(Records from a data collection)
■ ■ ■ ■ ■ ■ ■

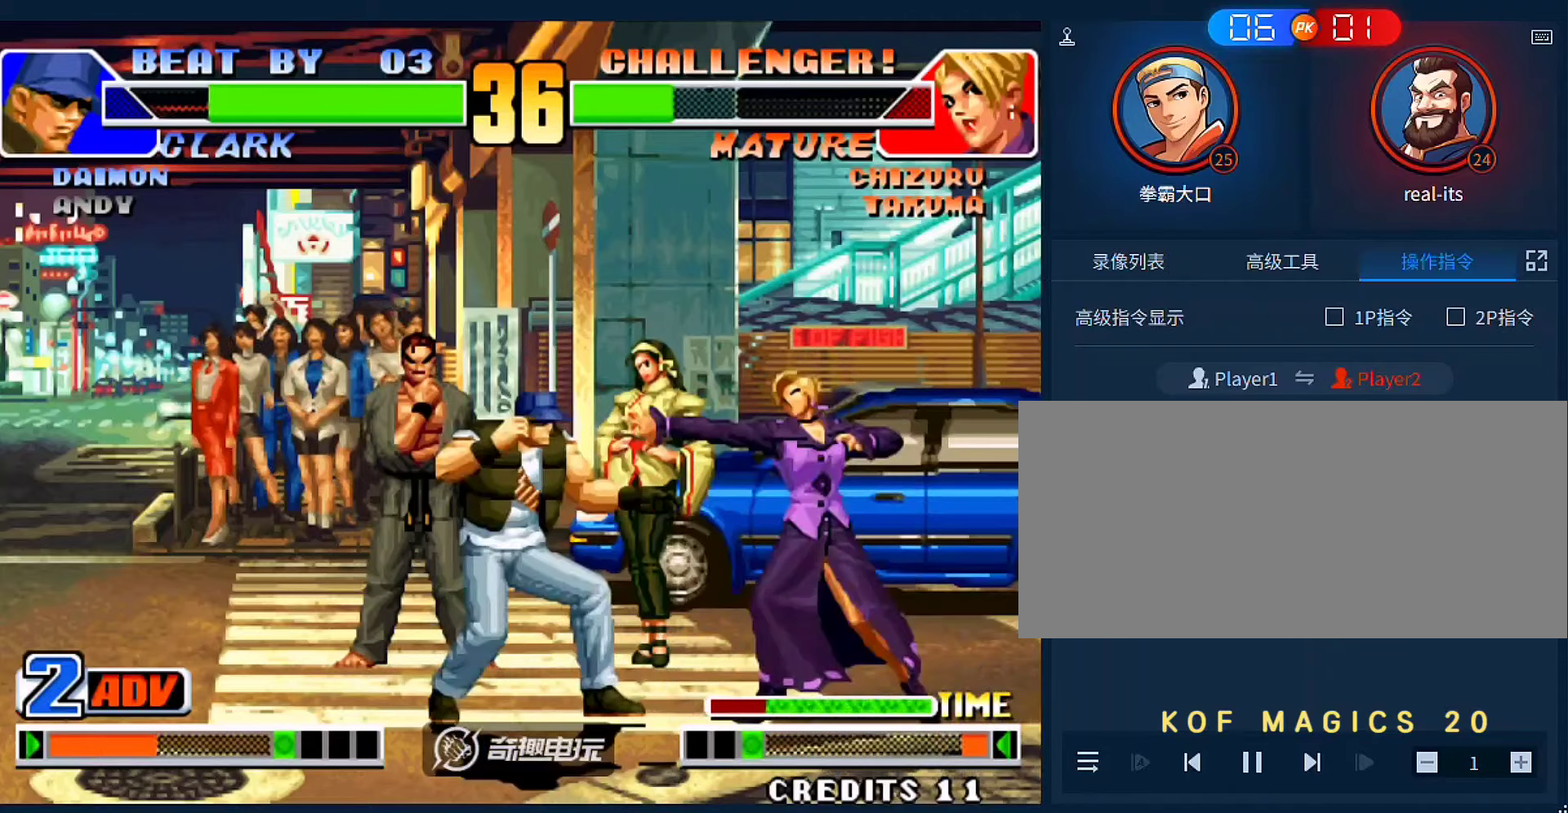
{"dt_ms": 500, "buttons": ["C"], "left_stick": "right", "events": [[133, "left_stick", "left"], [200, "left_stick", "down"], [266, "left_stick", "right"], [433, "C", "down"]]}
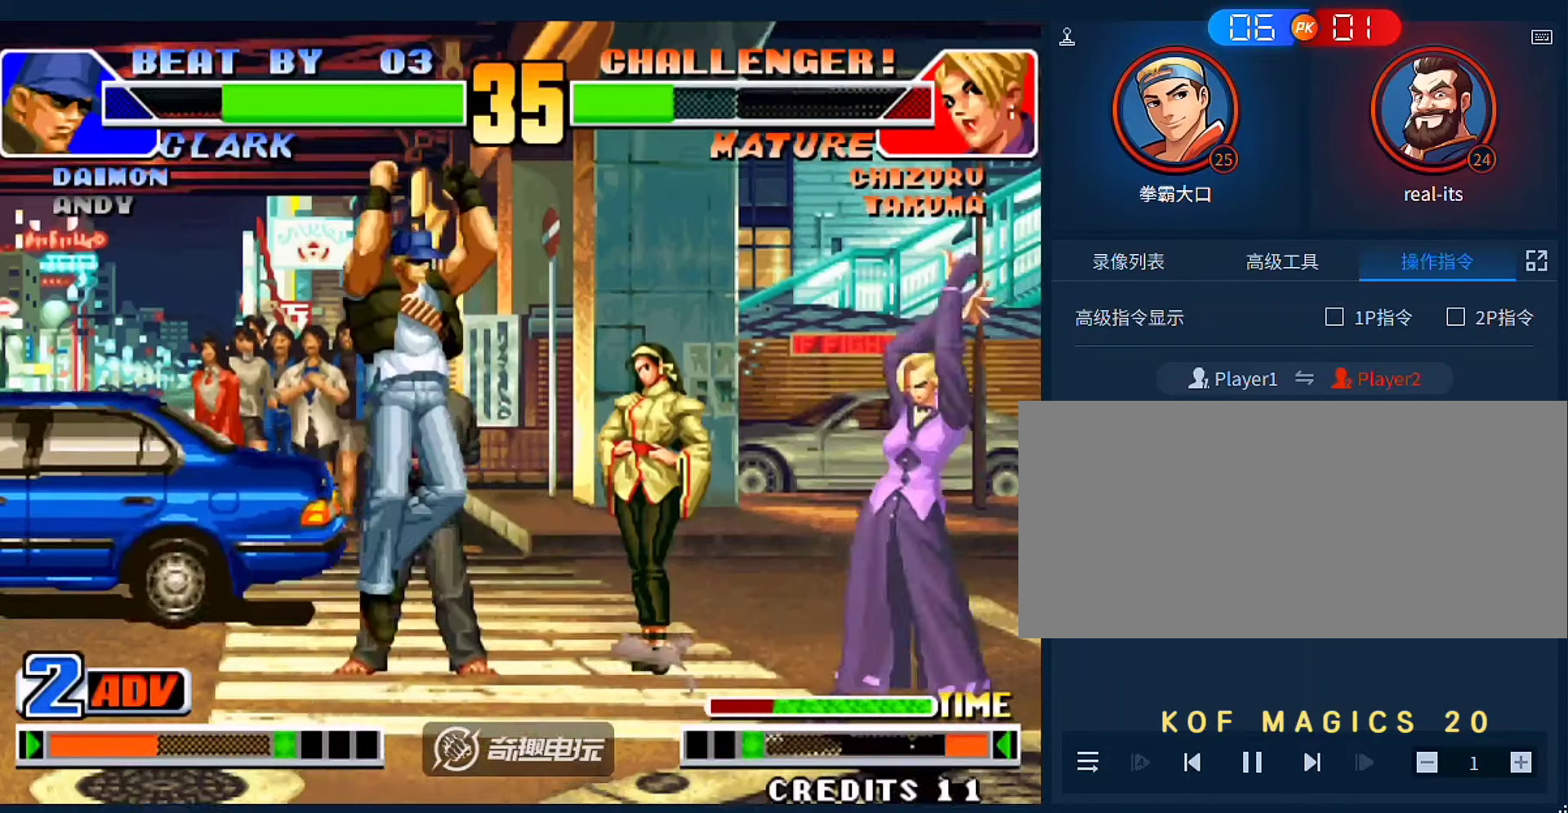
{"dt_ms": 500, "buttons": [], "left_stick": "center", "events": [[200, "C", "up"], [333, "left_stick", "center"]]}
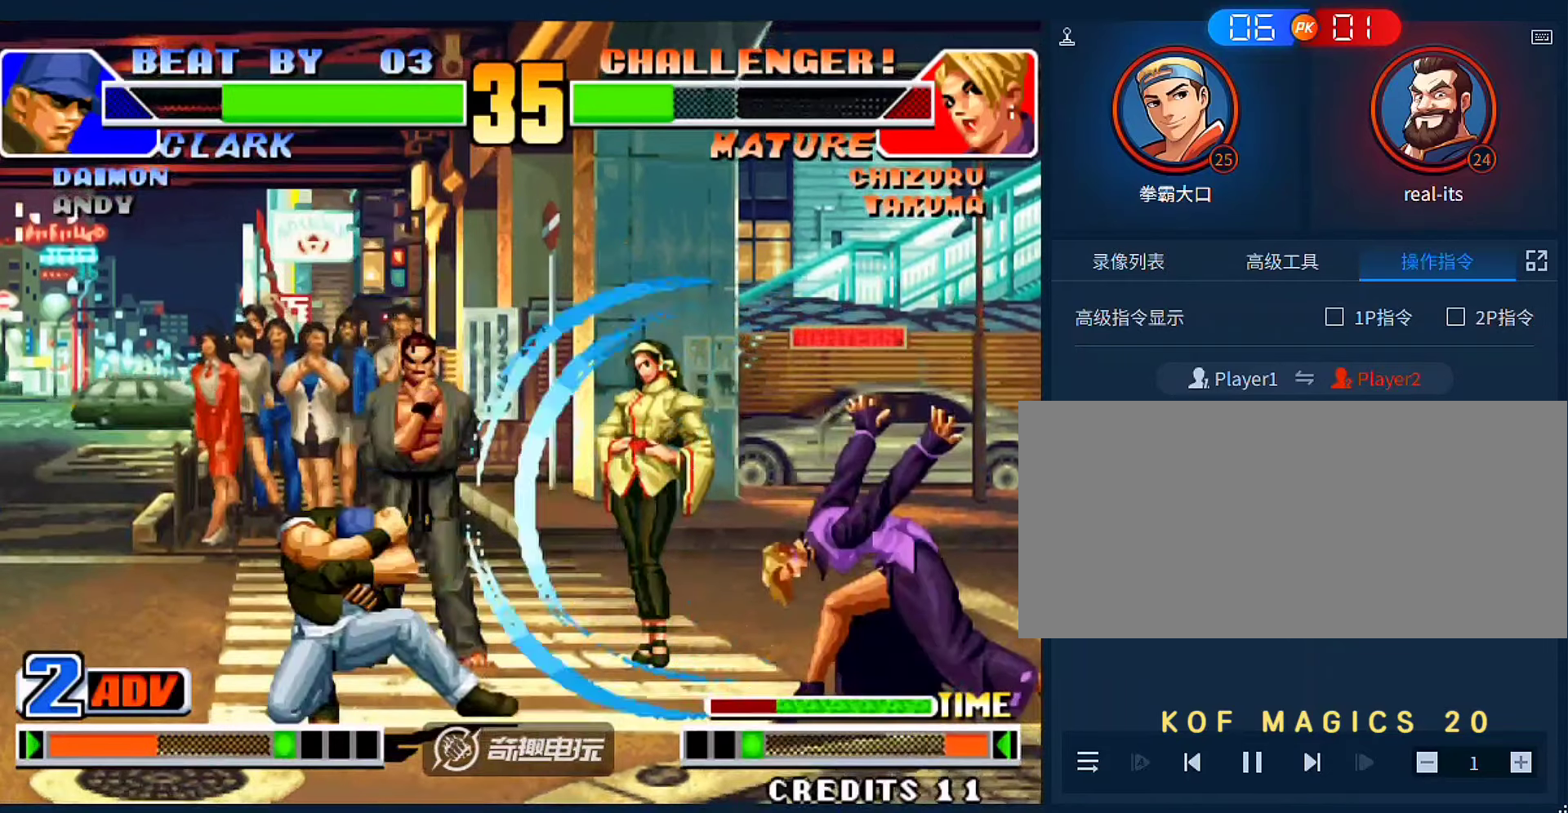
{"dt_ms": 500, "buttons": ["C"], "left_stick": "right", "events": [[100, "left_stick", "down-left"], [233, "C", "down"], [266, "left_stick", "right"]]}
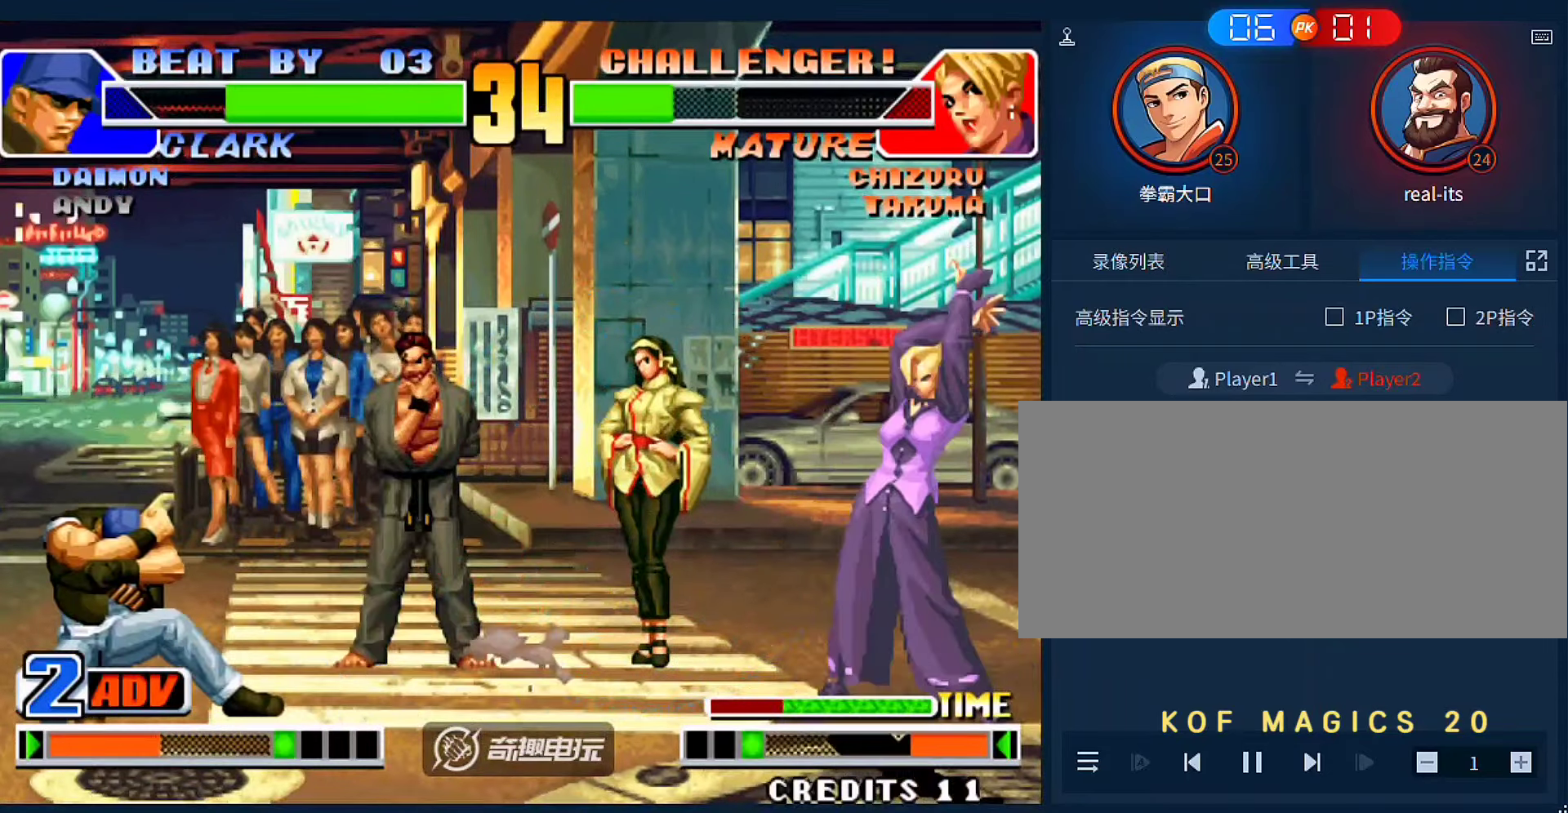
{"dt_ms": 500, "buttons": [], "left_stick": "down-left", "events": [[66, "C", "up"], [233, "left_stick", "center"], [400, "left_stick", "down-left"]]}
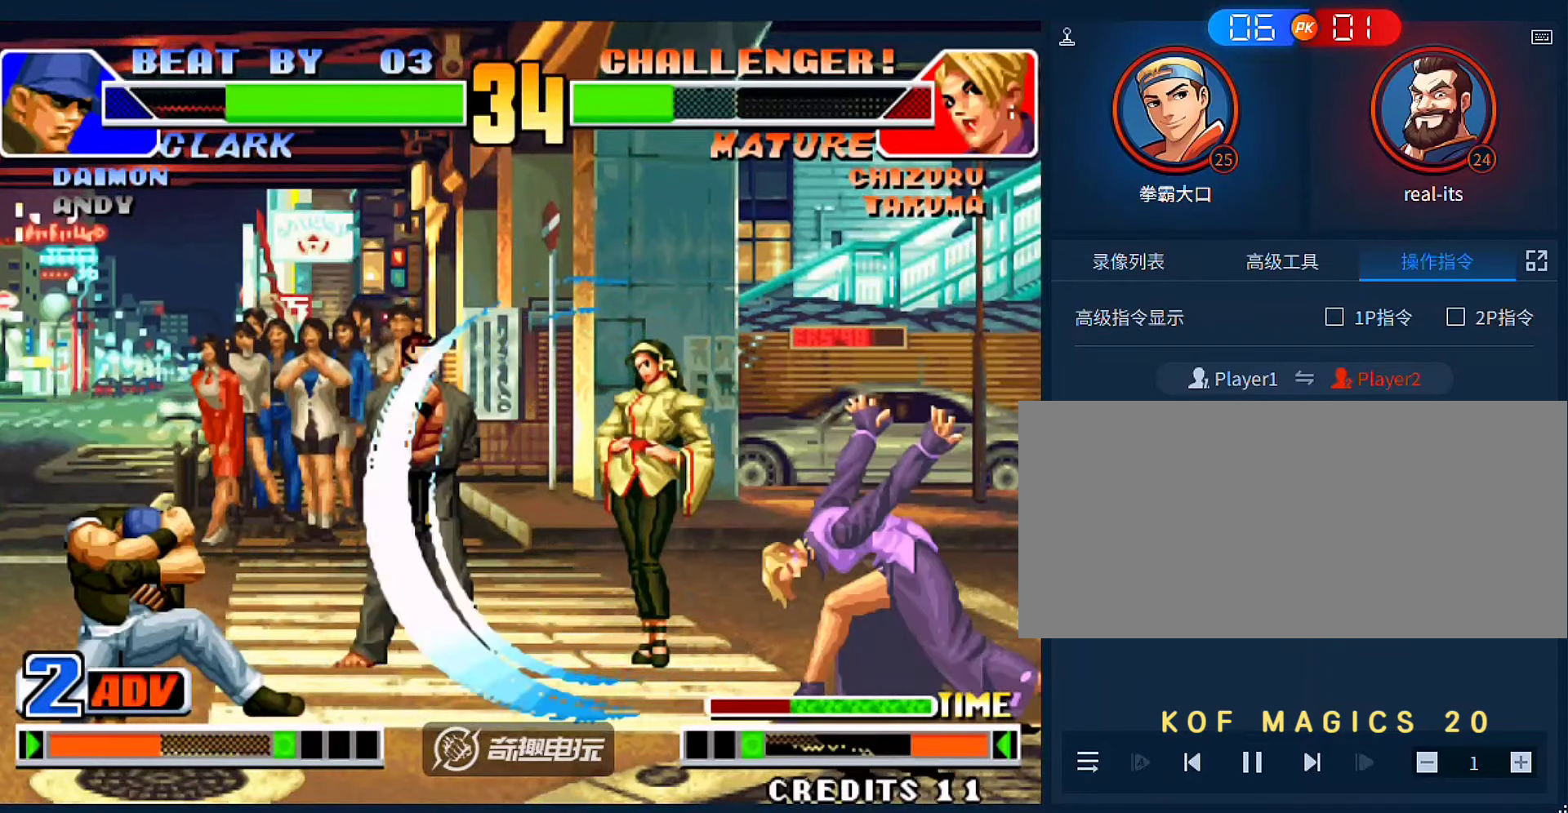
{"dt_ms": 500, "buttons": [], "left_stick": "left", "events": [[166, "left_stick", "right"], [333, "left_stick", "center"], [400, "left_stick", "left"]]}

■ ■ ■ ■ ■ ■ ■

For the word "right", show every line of the entries that holds it.

{"dt_ms": 500, "buttons": ["C"], "left_stick": "right", "events": [[133, "left_stick", "left"], [200, "left_stick", "down"], [266, "left_stick", "right"], [433, "C", "down"]]}
{"dt_ms": 500, "buttons": ["C"], "left_stick": "right", "events": [[100, "left_stick", "down-left"], [233, "C", "down"], [266, "left_stick", "right"]]}
{"dt_ms": 500, "buttons": [], "left_stick": "left", "events": [[166, "left_stick", "right"], [333, "left_stick", "center"], [400, "left_stick", "left"]]}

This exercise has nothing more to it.